George Strait

Free Week Live Shots Part II

Free Week Live Shots Part II
Photo by Gary Miller

George Strait

Frank Erwin Center, Jan. 10

"I was a young troubadour when I rode in on a song, and I'll be an old troubadour when I'm gone," declared George Strait on "Troubadour," a raw, rich twang near the end of his two-and-a-half-hour set Friday at the Frank Erwin Center. The 2008 hit served as keynote to Strait's final live go-round, dubbed the Cowboy Rides Away Tour, which culminates in Dallas this June.

With the screens above him flashing photos from his storied career throughout the song, Strait looked up and watched with an amused smile, the same genuine, crooked country grin peering out beneath a cowboy hat at 61 as the hungry kid brashly branding his traditional style on 1981 debut Strait Country.

Though popular country music may have changed drastically over his 30-year tenure as the King – evidenced by the dramatic contrast of current radio superstar Jason Aldean's emphatic spectacle of an opening set – Strait remains the genre's compass, last year marking his 60th No. 1 hit. Even with a 33-song set list (see the online version of this review), the Poteet native could still only skim the depth of his catalog.

Performing in the round with the 11-piece Ace in the Hole Band gathered centrally, Strait worked each corner of the stage in two-song segments with no flash or hurry. The opening round marked a steady string of familiar staples, running through "The Fireman," "Ocean Front Property," "Marina Del Rey," and "Easy Come, Easy Go" as he pulled both plaintive and playful with the long-sold-out throng singing along.

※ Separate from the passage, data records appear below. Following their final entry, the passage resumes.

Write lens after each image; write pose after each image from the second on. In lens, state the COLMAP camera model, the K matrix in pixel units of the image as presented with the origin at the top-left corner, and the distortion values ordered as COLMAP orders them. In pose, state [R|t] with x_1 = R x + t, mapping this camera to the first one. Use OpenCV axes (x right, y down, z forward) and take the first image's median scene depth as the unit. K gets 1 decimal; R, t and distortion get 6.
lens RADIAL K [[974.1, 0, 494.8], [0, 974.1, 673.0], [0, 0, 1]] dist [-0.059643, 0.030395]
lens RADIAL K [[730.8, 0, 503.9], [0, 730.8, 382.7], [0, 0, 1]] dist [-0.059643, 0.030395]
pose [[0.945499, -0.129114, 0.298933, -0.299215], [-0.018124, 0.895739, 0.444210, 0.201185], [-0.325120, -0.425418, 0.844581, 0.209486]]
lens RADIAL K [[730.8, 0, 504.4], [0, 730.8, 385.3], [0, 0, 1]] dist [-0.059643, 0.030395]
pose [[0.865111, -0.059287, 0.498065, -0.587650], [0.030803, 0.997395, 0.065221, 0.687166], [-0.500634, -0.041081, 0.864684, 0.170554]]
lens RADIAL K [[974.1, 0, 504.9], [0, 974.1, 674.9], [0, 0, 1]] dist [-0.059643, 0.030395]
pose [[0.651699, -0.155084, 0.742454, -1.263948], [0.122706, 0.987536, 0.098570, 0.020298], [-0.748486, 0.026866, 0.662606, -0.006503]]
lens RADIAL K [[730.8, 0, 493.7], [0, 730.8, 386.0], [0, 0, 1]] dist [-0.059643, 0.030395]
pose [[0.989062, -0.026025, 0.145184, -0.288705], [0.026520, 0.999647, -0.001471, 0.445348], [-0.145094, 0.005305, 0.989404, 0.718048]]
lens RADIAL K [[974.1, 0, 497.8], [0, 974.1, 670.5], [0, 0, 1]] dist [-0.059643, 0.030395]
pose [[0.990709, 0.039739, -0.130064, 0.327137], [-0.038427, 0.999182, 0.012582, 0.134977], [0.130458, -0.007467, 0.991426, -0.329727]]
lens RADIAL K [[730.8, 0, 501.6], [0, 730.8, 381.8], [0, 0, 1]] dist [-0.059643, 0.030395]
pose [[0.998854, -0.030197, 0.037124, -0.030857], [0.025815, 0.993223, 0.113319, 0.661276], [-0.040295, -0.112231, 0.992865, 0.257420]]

Aldean reemerged to join Strait on "Fool Hearted Memory" and "Nobody in His Right Mind Would've Left Her," both songs doing credit to the younger songwriter more than his own set could. Afterward, Strait needed little help stirring the rafters with the double punch of the poignant "You Look So Good in Love" followed by a winking "How 'Bout Them Cowgirls."

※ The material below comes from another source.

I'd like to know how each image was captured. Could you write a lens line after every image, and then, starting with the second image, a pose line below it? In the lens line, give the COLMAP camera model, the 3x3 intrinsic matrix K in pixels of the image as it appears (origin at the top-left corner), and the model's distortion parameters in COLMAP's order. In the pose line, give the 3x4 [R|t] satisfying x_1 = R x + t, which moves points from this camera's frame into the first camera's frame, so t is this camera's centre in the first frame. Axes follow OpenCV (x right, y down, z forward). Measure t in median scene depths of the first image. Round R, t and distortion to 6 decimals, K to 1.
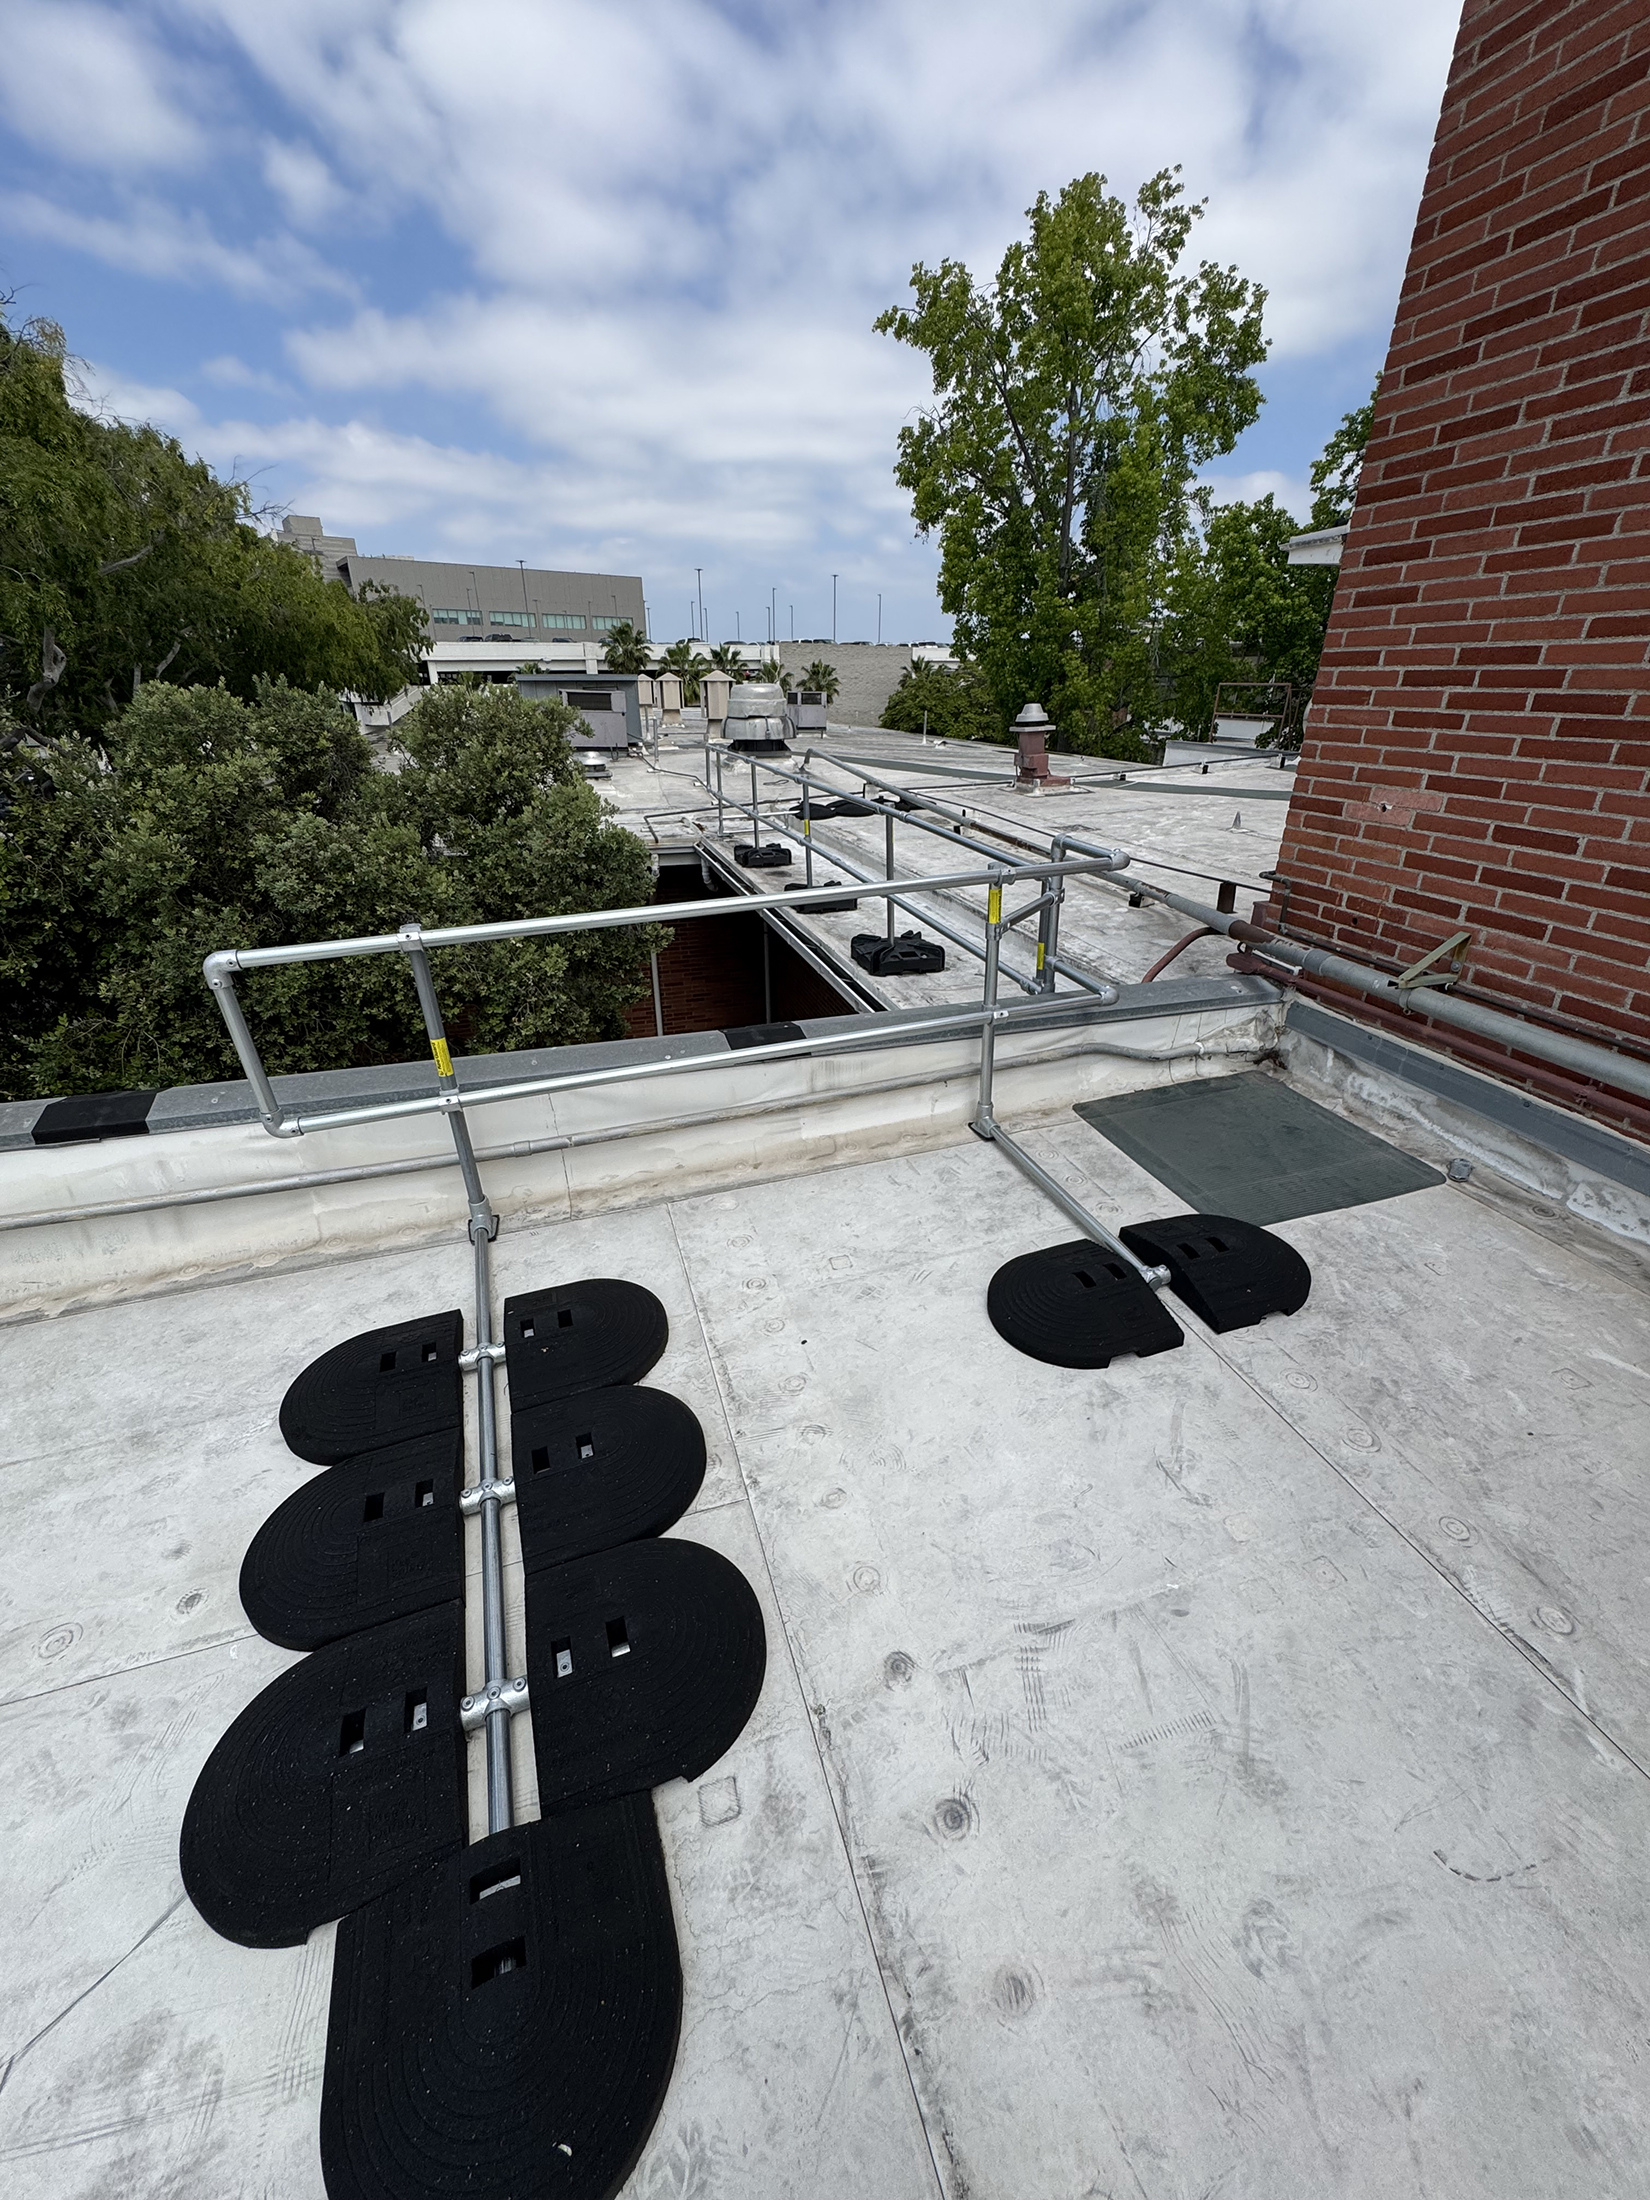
lens RADIAL K [[881.9, 0, 825.0], [0, 881.9, 1100.0], [0, 0, 1]] dist [-0.002165, -0.000430]
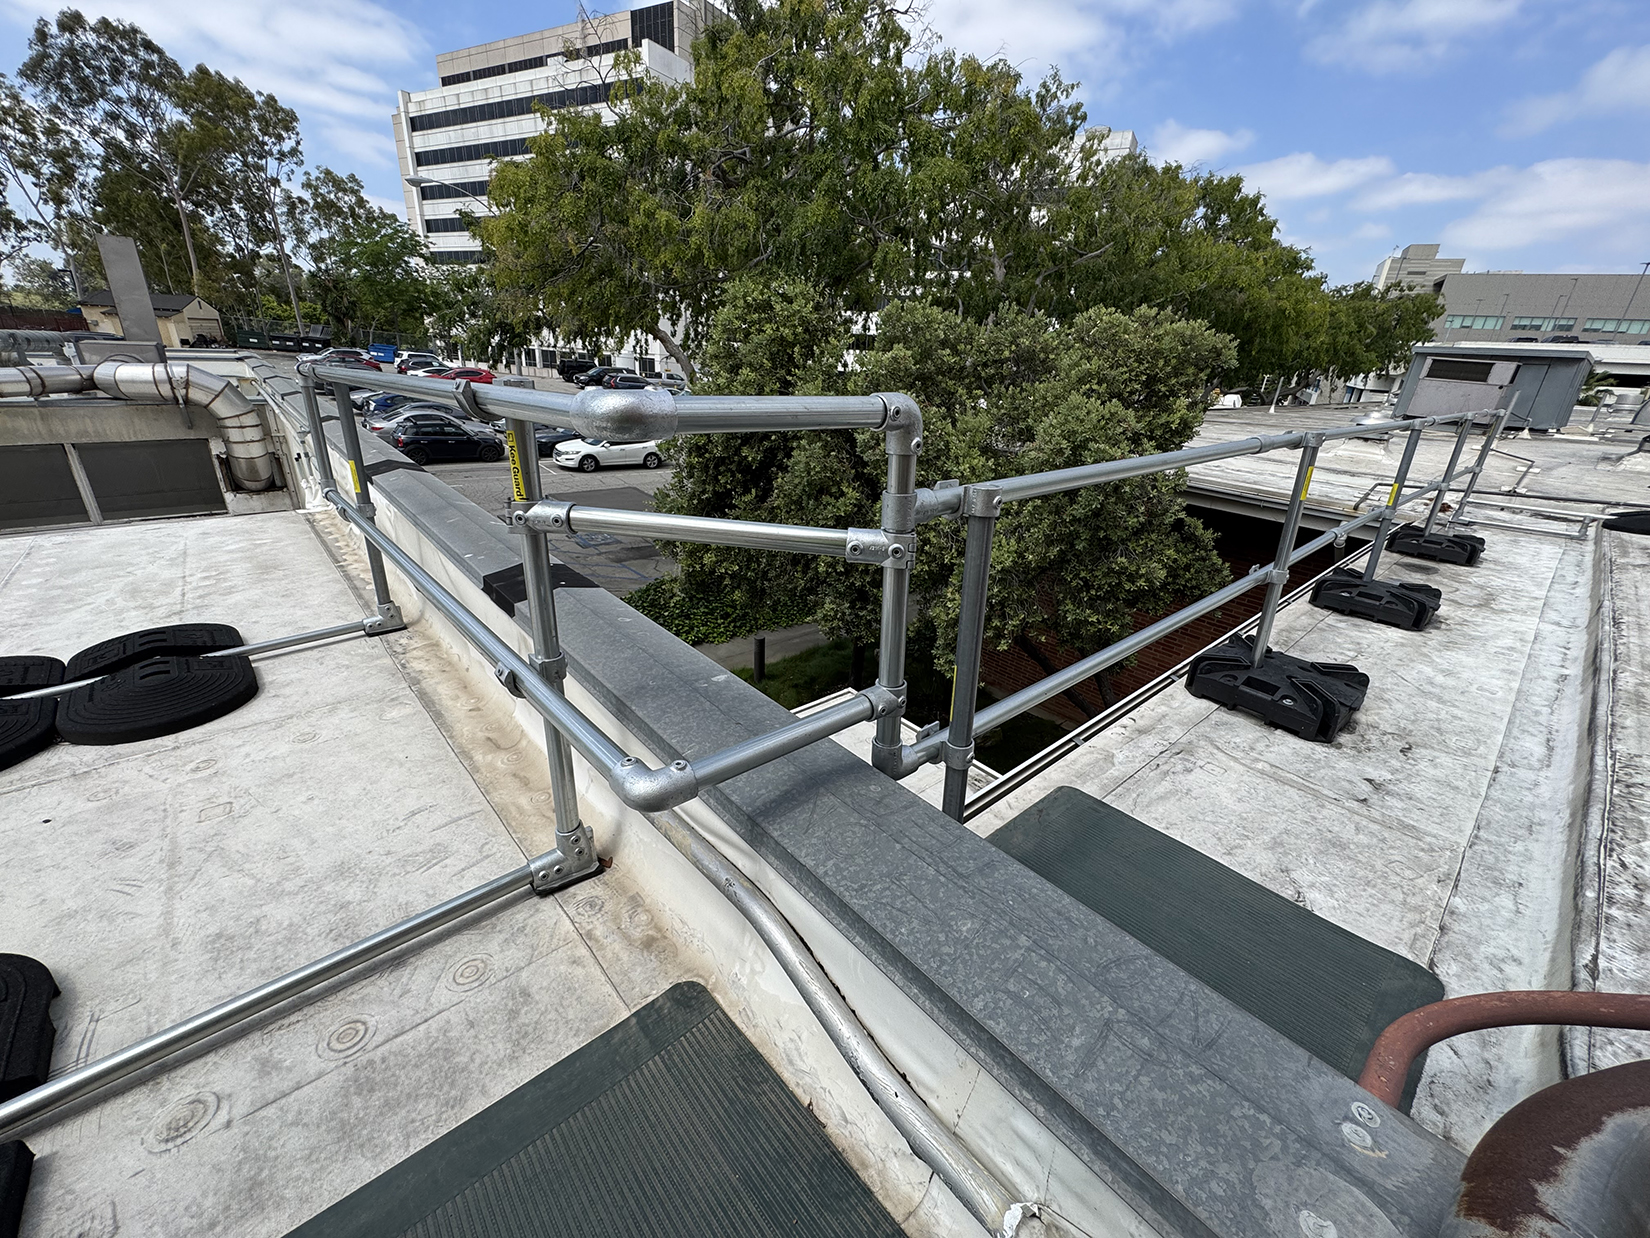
lens RADIAL K [[661.4, 0, 825.0], [0, 661.4, 619.0], [0, 0, 1]] dist [-0.002165, -0.000430]
pose [[0.411719, 0.373156, -0.831410, 0.355031], [-0.438568, 0.880860, 0.178169, -0.168376], [0.798841, 0.291274, 0.526321, 0.558287]]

Perhaps most remarkable was the vibrancy of the singer's voice throughout the epic set. Though each song arrived with a consistency that matched its familiar studio version, his vocals remained equally sharp and subtle, whether diving low and textured on "Drinkin' Man" or smoothly drawled on "I Can Still Make Cheyenne."

Strait proudly highlighted several songs written by his son, including "Arkansas Dave" from 2009's Twang, and featured a couple of new tunes from last year's underrated Love Is Everything ("I Got a Car," "Give It All We Got Tonight"). The set rounded into fan dedication "I'll Always Remember You," while "Troubadour" brought the farewell show to its climax and full circle with Strait's first single, 1981's "Unwound."

Providing a four-song farewell encore to the Austin stage he estimated to have played 15 times, Strait delivered a requisite "All My Ex's Live in Texas," and finally allowed the band to break down into a jam of Johnny Cash's "Folsom Prison Blues." Strait then bid goodbye with "The Cowboy Rides Away," curiously sliced by the band with a riff from "Suspicious Minds" and the instrumental coda to "Layla" that may have been one retiring king paying homage to another.